John had a lasting effect on condensed-matter physics in the Nordic countries, starting in 1968 when Stig Lundqvist at Chalmers University of Technology invited him to visit Gothenburg, Sweden. Subsequently, John made a long-term commitment to the Nordic Institute for Theoretical Physics to help establish a solid-state program. He made many extended visits to Chalmers and to the Niels Bohr and Hans Christian Oersted Institutes in Copenhagen, and he helped arrange numerous exchanges for professors, postdocs, and students from Denmark, Sweden, and Finland. His direct and hands-on approach to theoretical physics, his boundless energy, his sense of humor, and his willingness to enter into any argument were sources of constant inspiration.

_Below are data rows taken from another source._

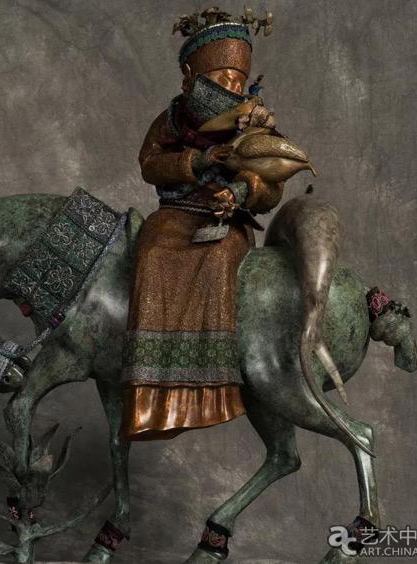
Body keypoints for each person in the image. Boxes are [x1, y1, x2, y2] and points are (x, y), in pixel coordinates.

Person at [120, 7, 284, 440]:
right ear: (191, 78)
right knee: (152, 254)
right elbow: (150, 164)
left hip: (223, 218)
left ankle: (209, 393)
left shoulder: (254, 123)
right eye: (221, 80)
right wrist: (198, 159)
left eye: (237, 81)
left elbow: (273, 183)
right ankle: (152, 398)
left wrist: (242, 191)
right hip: (176, 213)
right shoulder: (173, 119)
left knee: (217, 260)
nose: (231, 88)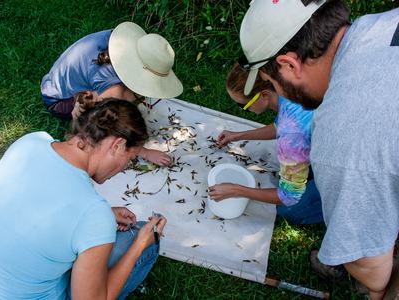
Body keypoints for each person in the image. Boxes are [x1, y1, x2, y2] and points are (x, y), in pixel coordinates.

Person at [239, 0, 399, 298]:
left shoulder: (342, 135)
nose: (280, 92)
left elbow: (370, 268)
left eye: (272, 81)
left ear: (289, 64)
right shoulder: (377, 24)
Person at [0, 94, 167, 299]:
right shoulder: (93, 214)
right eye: (130, 159)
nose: (124, 168)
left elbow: (38, 202)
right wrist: (141, 244)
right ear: (117, 146)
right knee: (141, 235)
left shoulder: (32, 141)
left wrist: (106, 214)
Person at [41, 21, 183, 166]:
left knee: (125, 99)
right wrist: (144, 152)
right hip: (58, 99)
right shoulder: (112, 86)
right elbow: (108, 123)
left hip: (57, 80)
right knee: (112, 116)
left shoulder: (120, 43)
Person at [208, 63, 323, 225]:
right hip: (337, 142)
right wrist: (239, 135)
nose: (242, 110)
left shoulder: (291, 133)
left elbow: (289, 197)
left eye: (243, 106)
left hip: (350, 170)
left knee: (290, 211)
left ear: (264, 95)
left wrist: (237, 190)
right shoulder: (288, 87)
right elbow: (279, 126)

John often took students on his sabbaticals to Denmark and Sweden and to the Kavli Institute for Theoretical Physics at the University of California, Santa Barbara. On a sabbatical to Denmark and Sweden in 1972–73, John helped organize Nobel Symposium 24, which was attended by nine previous and future Nobel Prize recipients. After serving as drivers and slide projectionists, we students got to hear the talks and go to the banquet. It was a unique and unforgettable experience.

John left substantial bequests to enhance physics in the future. Cornell will have two endowed John W. Wilkins postdoctoral fellowships in condensed-matter physics—one theoretical and one experimental. OSU will have an endowed professorship.

Our remarks represent the sentiments of hundreds of students, colleagues, and friends, and we thank Jan Herbst, Henrik Smith, Jeevak Parpia, Bengt Lundqvist, Avik Ghosh, Bill Halperin, and Terry Miller for their contributions.